### PROBLEM STATEMENT
Copy the lines of the listing from the line with "used as reference?" through the end of the listing, changing "black bench" to "wooden bench" and leaving everything else unchanged. Leave the pictures out.

####

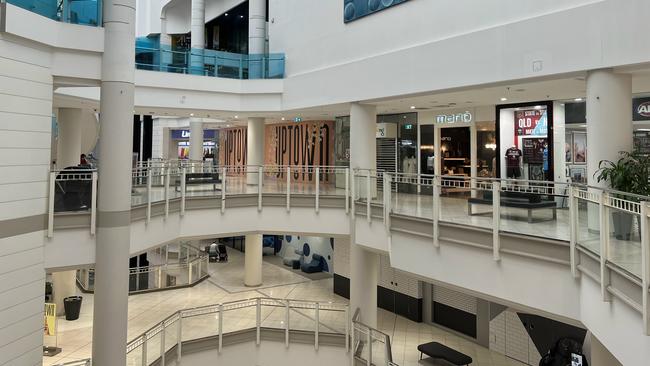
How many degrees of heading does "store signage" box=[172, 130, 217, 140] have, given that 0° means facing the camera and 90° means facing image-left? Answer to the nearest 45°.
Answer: approximately 0°

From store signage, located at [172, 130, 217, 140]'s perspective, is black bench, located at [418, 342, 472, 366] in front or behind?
in front

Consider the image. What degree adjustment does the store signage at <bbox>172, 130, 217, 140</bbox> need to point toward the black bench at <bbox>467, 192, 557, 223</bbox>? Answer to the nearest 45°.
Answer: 0° — it already faces it

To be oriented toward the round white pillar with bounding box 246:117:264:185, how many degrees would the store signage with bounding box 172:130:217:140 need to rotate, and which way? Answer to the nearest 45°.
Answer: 0° — it already faces it

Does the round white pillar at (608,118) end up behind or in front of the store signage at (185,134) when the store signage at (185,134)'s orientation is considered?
in front

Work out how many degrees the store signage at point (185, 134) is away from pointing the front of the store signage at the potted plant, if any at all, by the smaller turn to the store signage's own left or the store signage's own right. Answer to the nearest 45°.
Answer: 0° — it already faces it

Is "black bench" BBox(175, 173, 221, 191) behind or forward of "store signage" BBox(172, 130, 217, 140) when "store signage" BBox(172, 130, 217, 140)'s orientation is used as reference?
forward
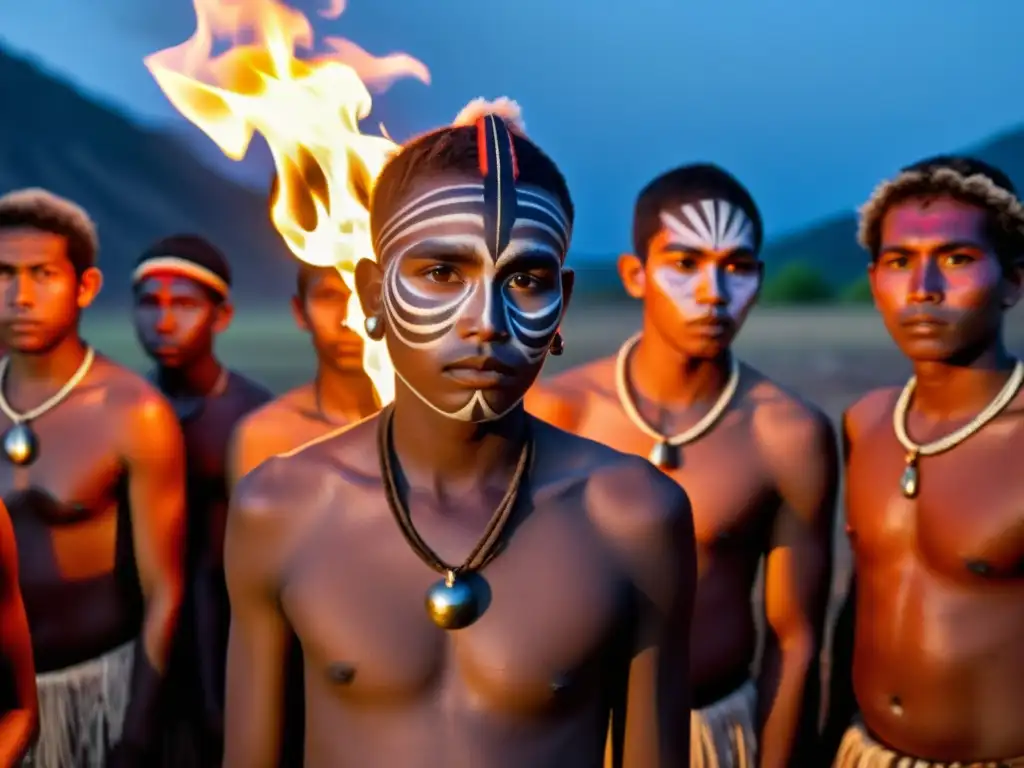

####

### SOLVED EXERCISE
Is "wooden bench" BBox(175, 173, 221, 191) behind or forward of "store signage" BBox(172, 130, 217, 140) when "store signage" BBox(172, 130, 217, 140)'s orientation is used as reference?
forward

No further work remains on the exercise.